## Job A
In the bug report thread, what does check_exclusion_or_unique_constraint occasionally return for btree unique indexes during UPSERT operations?
## Job B
Please say whether each statement agrees with the bug report thread. Answer yes or no, and quote the words from the thread that decide it.
(i) The issue causes real problems with INSERT ON CONFLICT.
(ii) A patch to reproduce the issue is attached.
(iii) The failed test expected a status of 0.

## Passage to read
-- -- --

Thread: [BUG?] check_exclusion_or_unique_constraint false negative

[BUG?] check_exclusion_or_unique_constraint false negative

From

Michail Nikolaev

Date:

14 July 2024, 18:01:50

Hello, everyone!

While reviewing [1], I noticed that check_exclusion_or_unique_constraint occasionally returns false negatives for btree unique indexes during UPSERT operations.

Although this doesn't cause any real issues with INSERT ON CONFLICT, I wanted to bring it to your attention, as it might indicate an underlying problem.

Attached is a patch to reproduce the issue.

make -C src/test/modules/test_misc/ check PROVE_TESTS='t/006_*'

....

Failed test 'concurrent INSERTs status (got 2 vs expected 0)'
# at t/006_concurrently_unique_fail.pl line 26.

-- -- --

## Provided records
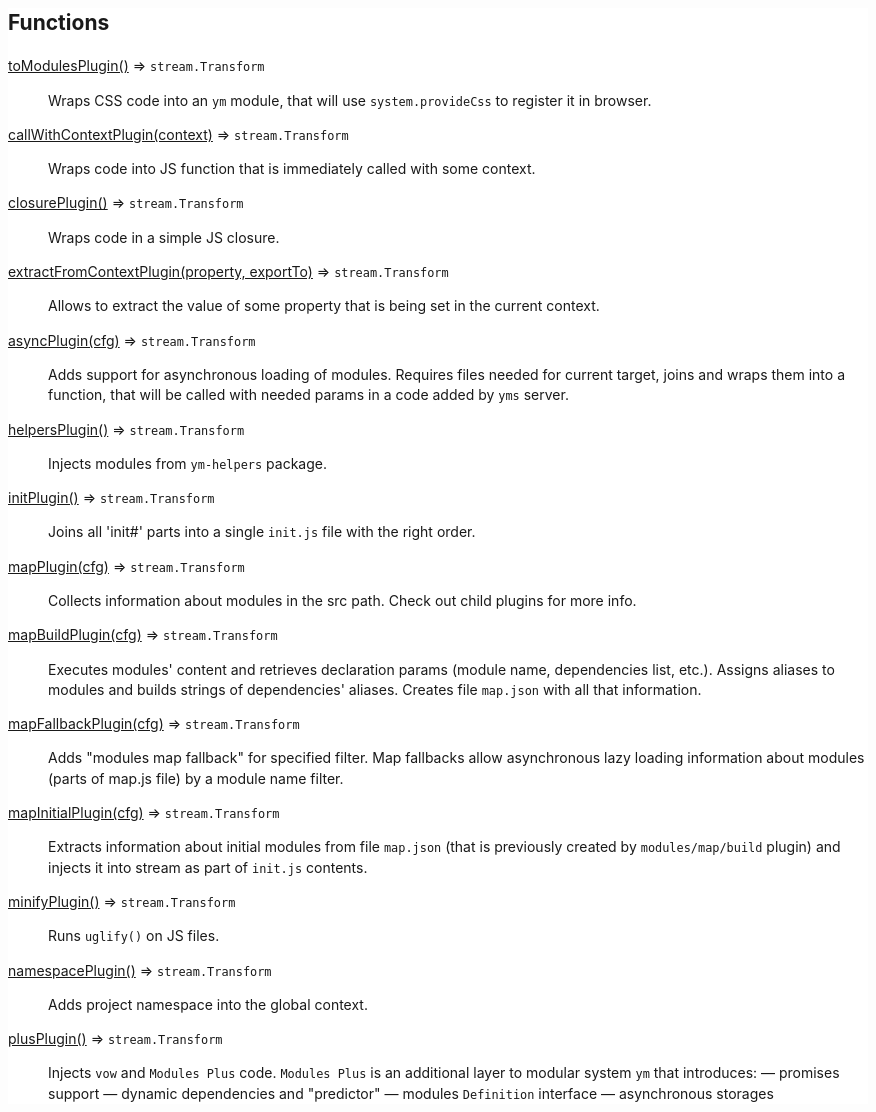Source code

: ## Functions
<dl>
<dt><a href="#toModulesPlugin">toModulesPlugin()</a> ⇒ <code>stream.Transform</code></dt>
<dd><p>Wraps CSS code into an <code>ym</code> module, that will use <code>system.provideCss</code> to register it in browser.</p>
</dd>
<dt><a href="#callWithContextPlugin">callWithContextPlugin(context)</a> ⇒ <code>stream.Transform</code></dt>
<dd><p>Wraps code into JS function that is immediately called with some context.</p>
</dd>
<dt><a href="#closurePlugin">closurePlugin()</a> ⇒ <code>stream.Transform</code></dt>
<dd><p>Wraps code in a simple JS closure.</p>
</dd>
<dt><a href="#extractFromContextPlugin">extractFromContextPlugin(property, exportTo)</a> ⇒ <code>stream.Transform</code></dt>
<dd><p>Allows to extract the value of some property that is being set in the current context.</p>
</dd>
<dt><a href="#asyncPlugin">asyncPlugin(cfg)</a> ⇒ <code>stream.Transform</code></dt>
<dd><p>Adds support for asynchronous loading of modules.
Requires files needed for current target, joins and wraps them into a function,
that will be called with needed params in a code added by <code>yms</code> server.</p>
</dd>
<dt><a href="#helpersPlugin">helpersPlugin()</a> ⇒ <code>stream.Transform</code></dt>
<dd><p>Injects modules from <code>ym-helpers</code> package.</p>
</dd>
<dt><a href="#initPlugin">initPlugin()</a> ⇒ <code>stream.Transform</code></dt>
<dd><p>Joins all &#39;init#&#39; parts into a single <code>init.js</code> file with the right order.</p>
</dd>
<dt><a href="#mapPlugin">mapPlugin(cfg)</a> ⇒ <code>stream.Transform</code></dt>
<dd><p>Collects information about modules in the src path.
Check out child plugins for more info.</p>
</dd>
<dt><a href="#mapBuildPlugin">mapBuildPlugin(cfg)</a> ⇒ <code>stream.Transform</code></dt>
<dd><p>Executes modules&#39; content and retrieves declaration params (module name, dependencies list, etc.).
Assigns aliases to modules and builds strings of dependencies&#39; aliases.
Creates file <code>map.json</code> with all that information.</p>
</dd>
<dt><a href="#mapFallbackPlugin">mapFallbackPlugin(cfg)</a> ⇒ <code>stream.Transform</code></dt>
<dd><p>Adds &quot;modules map fallback&quot; for specified filter.
Map fallbacks allow asynchronous lazy loading information about modules (parts of map.js file)
by a module name filter.</p>
</dd>
<dt><a href="#mapInitialPlugin">mapInitialPlugin(cfg)</a> ⇒ <code>stream.Transform</code></dt>
<dd><p>Extracts information about initial modules from file <code>map.json</code>
(that is previously created by <code>modules/map/build</code> plugin)
and injects it into stream as part of <code>init.js</code> contents.</p>
</dd>
<dt><a href="#minifyPlugin">minifyPlugin()</a> ⇒ <code>stream.Transform</code></dt>
<dd><p>Runs <code>uglify()</code> on JS files.</p>
</dd>
<dt><a href="#namespacePlugin">namespacePlugin()</a> ⇒ <code>stream.Transform</code></dt>
<dd><p>Adds project namespace into the global context.</p>
</dd>
<dt><a href="#plusPlugin">plusPlugin()</a> ⇒ <code>stream.Transform</code></dt>
<dd><p>Injects <code>vow</code> and <code>Modules Plus</code> code.
<code>Modules Plus</code> is an additional layer to modular system <code>ym</code> that introduces:
— promises support
— dynamic dependencies and &quot;predictor&quot;
— modules <code>Definition</code> interface
— asynchronous storages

-- -- --

## Exercise response A
False negatives.

## Exercise response B
(i) No: "this doesn't cause any real issues with INSERT ON CONFLICT"
(ii) Yes: "Attached is a patch to reproduce the issue."
(iii) Yes: "got 2 vs expected 0"